ROANOKE TIMES

                         Roanoke Times
                 Copyright (c) 1995, Landmark Communications, Inc.

DATE: THURSDAY, January 2, 1992                   TAG: 9201020131
SECTION: VIRGINIA                    PAGE: B6   EDITION: METRO  
SOURCE: D.W. PAGE ASSOCIATED PRESS
DATELINE: WARRENTON                                LENGTH: Medium


RESEARCHERS TO TEACH SWANS HOW TO MIGRATE

An expert on penguins and a Canadian sculptor who flies with geese have a novel plan for returning the trumpeter swan to Virginia.

Dr. William Sladen and Bill Lishman want to teach the trumpeters how and where to migrate.

There are about 14,000 of the huge, white birds left in the wild, said David Weaver, executive secretary of the Trumpeter Swan Society.

The trumpeters are the largest of all waterfowl, weighing as much as 40 pounds. They are found in central Alaska during the summer and they winter in Washington state, Montana, Idaho and Wyoming.

Sladen, director of swan research at the Airlie center in Warrenton, believes the only way the birds will be brought back to their former range, which included the East Coast, is if swans raised in captivity can make it in the wild.

The problem, said Sladen, is birds raised in captivity have no idea of how to migrate. Sladen and other researchers believe the wild birds are shown the migratory route by their parents.

"The reason why there hasn't been too much success in restoring the trumpeter is when the young leave the nest they don't have any parents to teach them the migration route," he said.

"Where you are born you stay unless you are shown the way by your parents."

That's where Lishman comes in.

In 1988, Lishman realized a lifelong dream of flying with geese. He raised a dozen Canada geese, imprinting them on the sound of his ultralight aircraft.

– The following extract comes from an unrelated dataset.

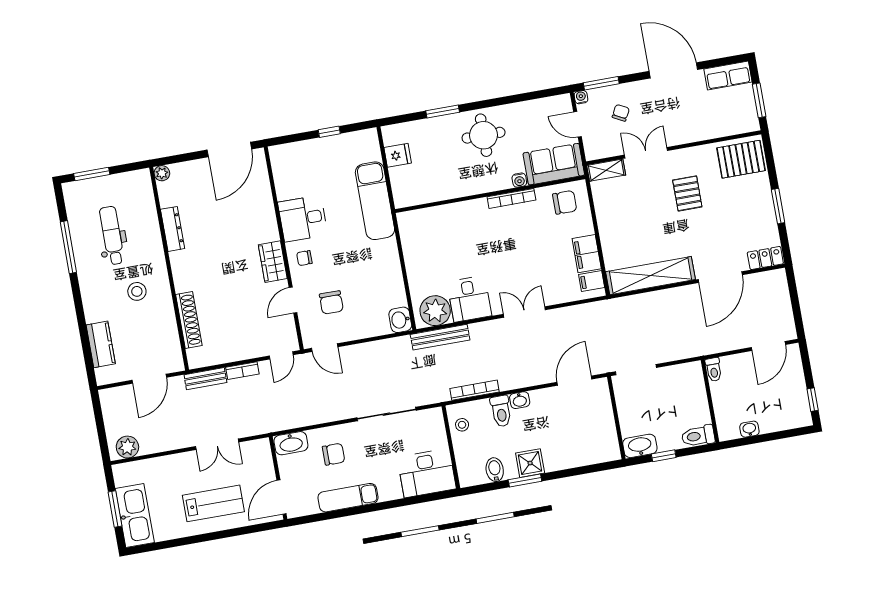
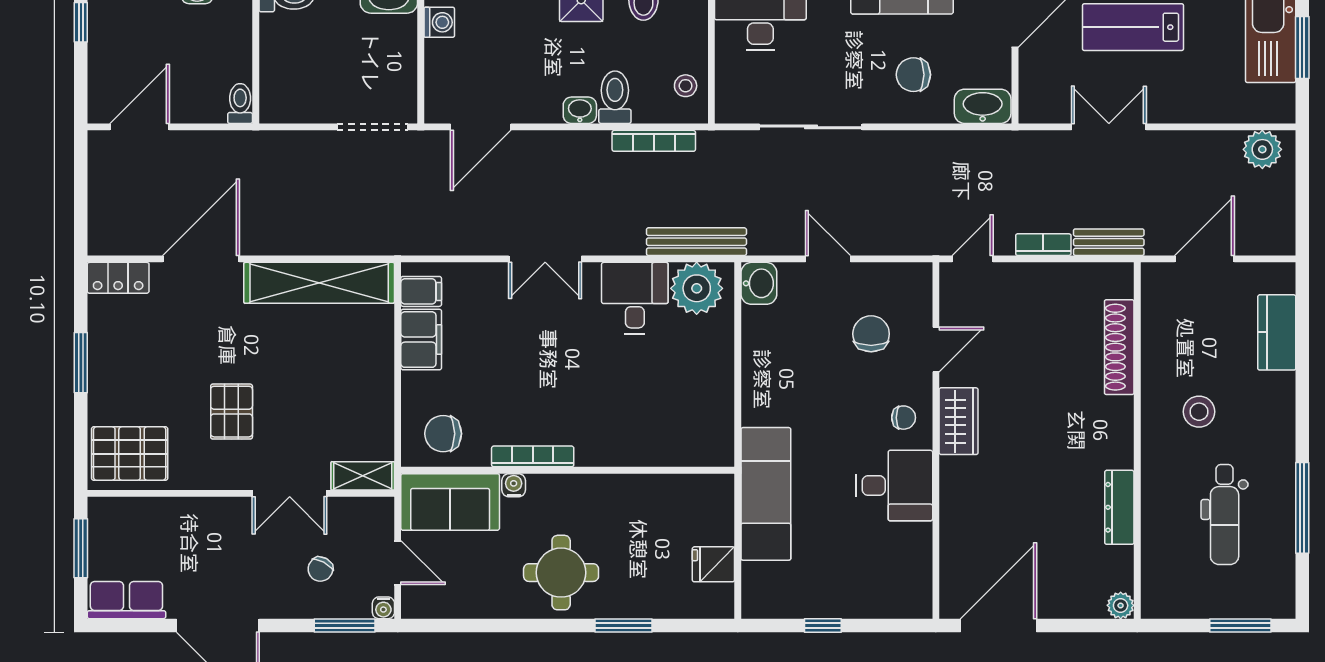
door: (325, 348) -> (828, 259), moved
washing machine: (609, 436) -> (439, 22), added

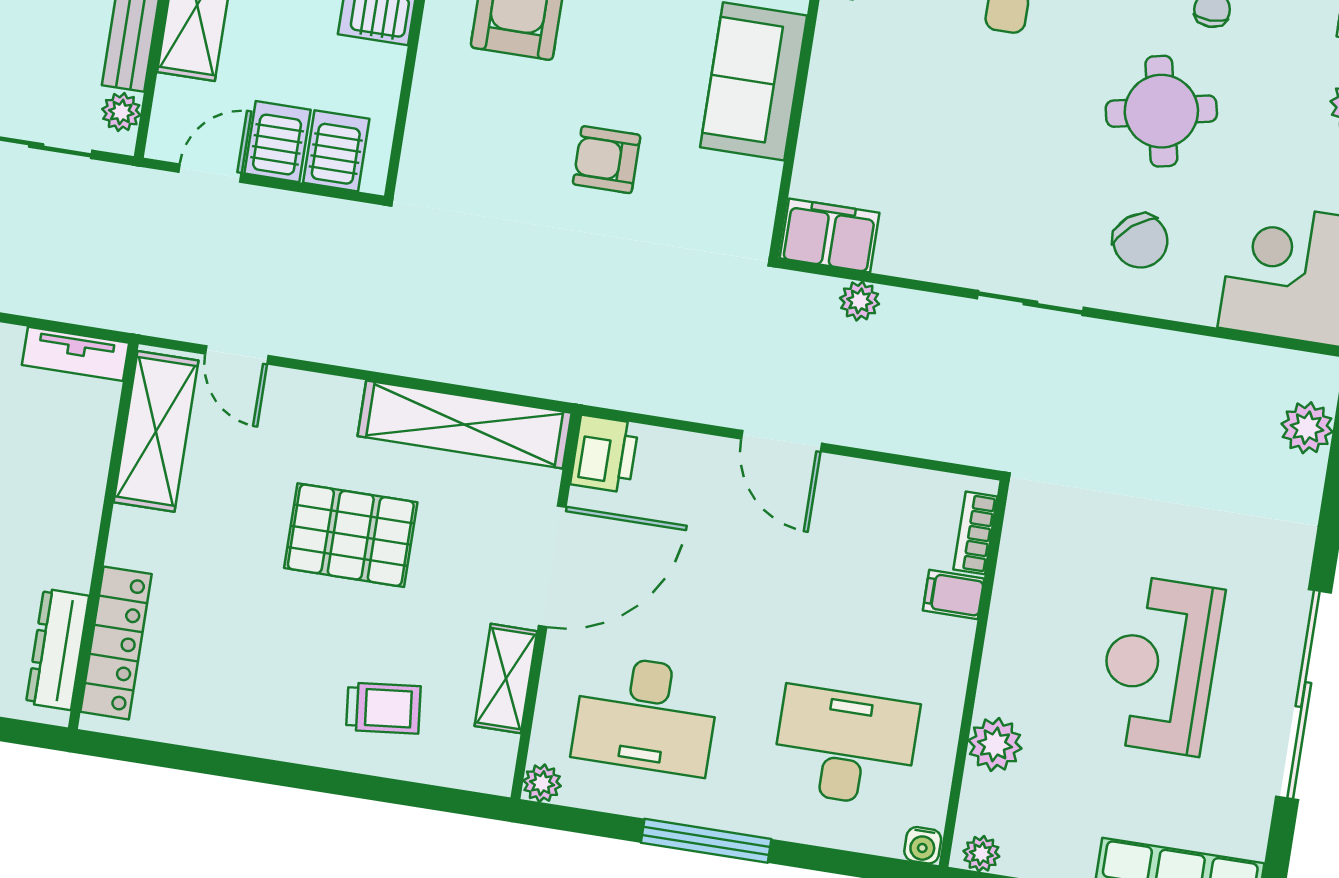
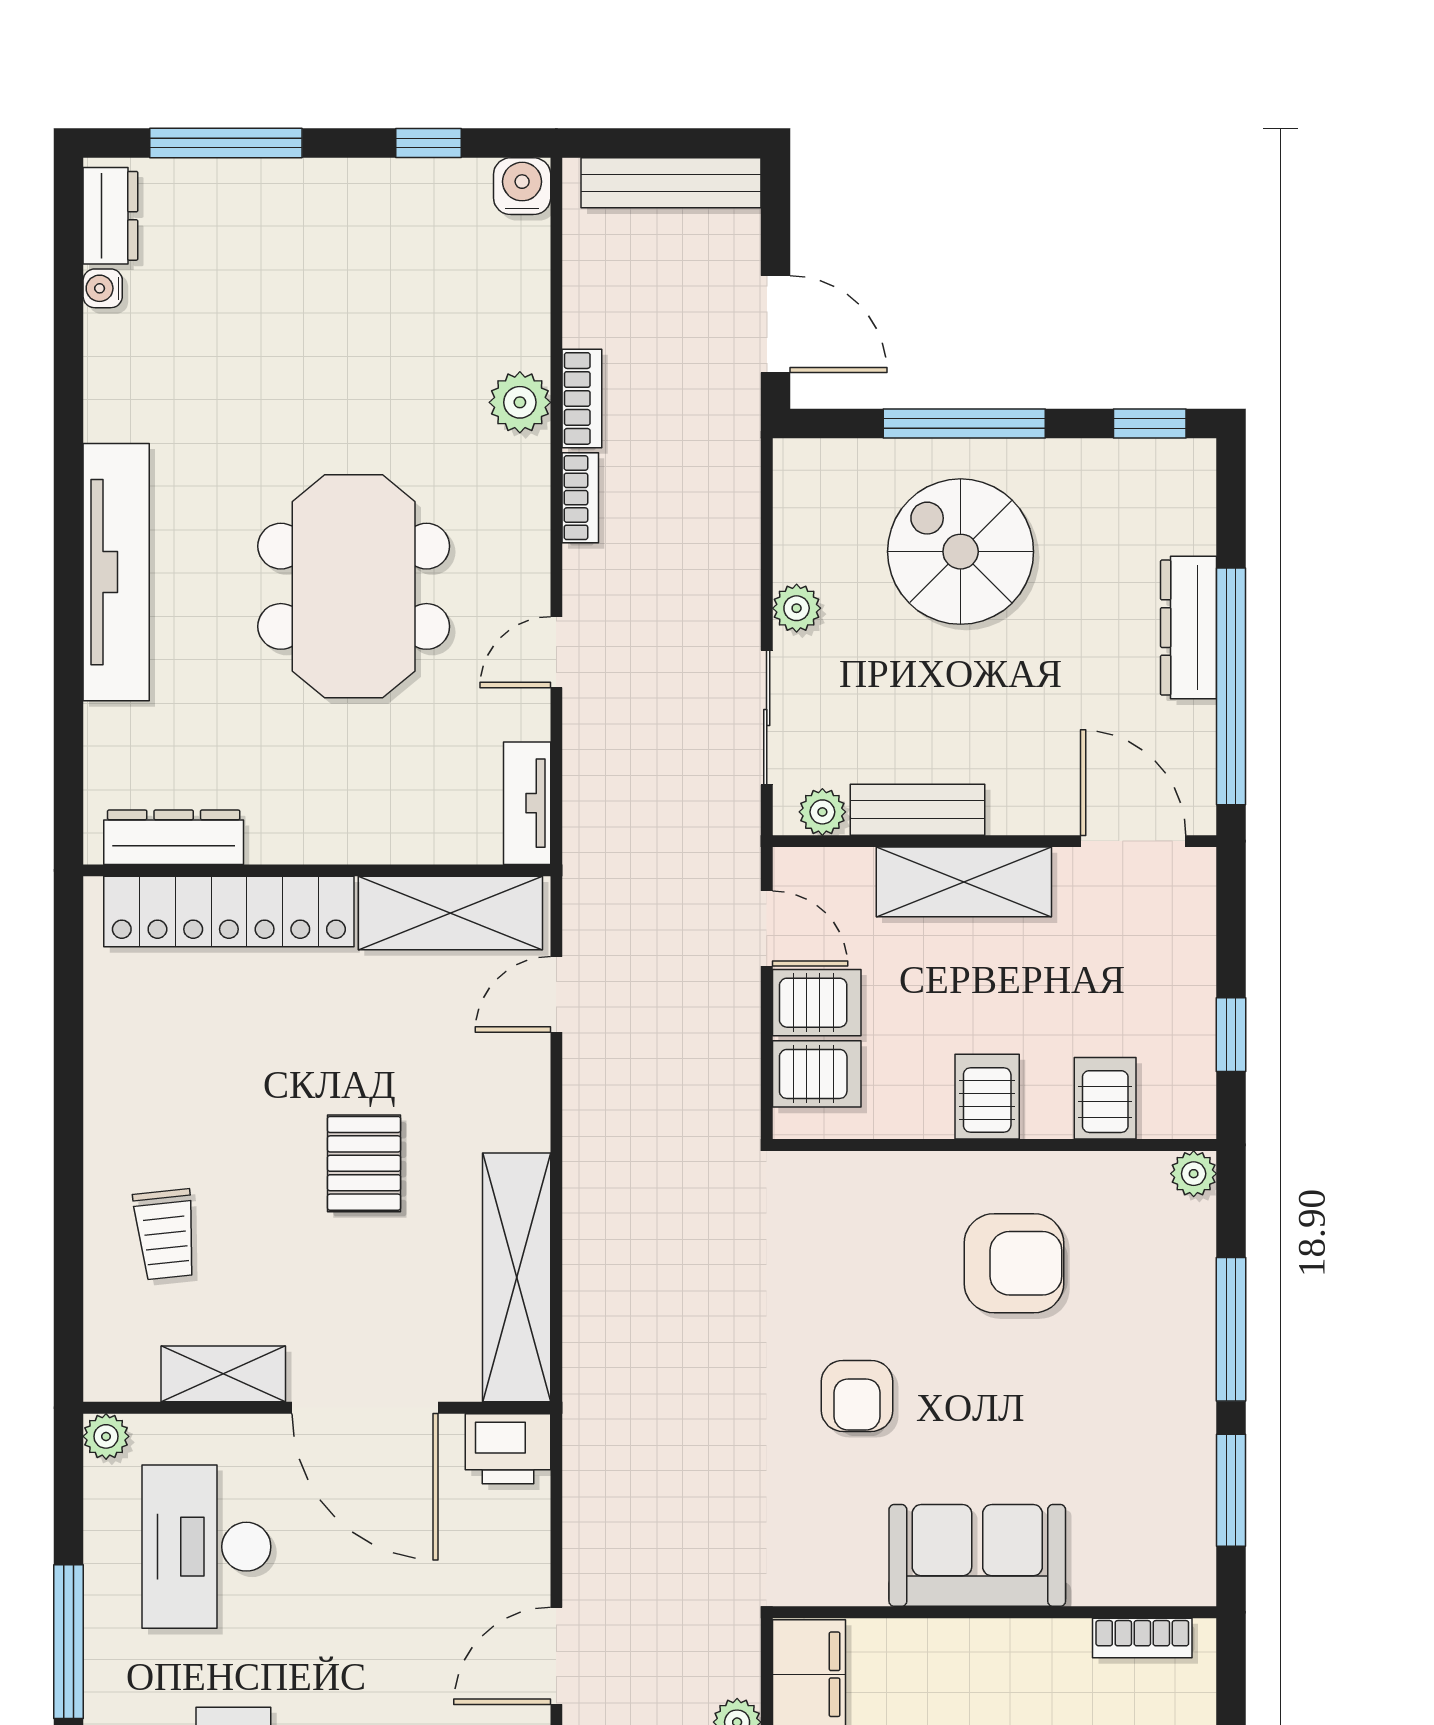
armchair: (607, 160) -> (857, 1396), turned 180
pallet: (351, 535) -> (364, 1163), width x0.67, depth x0.71
locker: (116, 643) -> (229, 912), width x1.41, depth x1.21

Several times a day when the birds were small chicks, Lishman would lead the birds on a walk while carrying a tape recorder playing the sounds of his craft's engine.

Soon the birds were following the craft down the runway at Lishman's home near Toronto.

When the birds were able to fly, they did so with the ultralight, forming up on the craft in the typical V-formation.

"It's absolutely thrilling, a unique visual treat," said Lishman of his flights with the geese. "Seeing every feather and every gesture of wing as they cruise through the sky is an amazing and humbling experience."

Sladen, who has made numerous trips to Antarctica to study penguins, said when he heard of Lishman's flight it occurred to him that he may have a solution to his trumpeter swan dilemma.

He had been breeding the birds for 15 years, but was not satisfied with efforts to establish a wild population in the eastern United States.

He proposed doing with trumpeter swans what Lishman had done with geese, and use the ultralight to lead the swans on their migratory route.

Instead of making the nearly 4,000-mile migration from Alaska to the Chesapeake Bay, Sladen and Lishman are looking at a route from Toronto to Virginia.

"Our most pressing problem right now is wintering areas," said the swan society's Weaver. "Development is removing a lot of the former habitat. We need a way to get the swans to safe winter habitat.

"This may be a way to do it. How will we know unless we try?"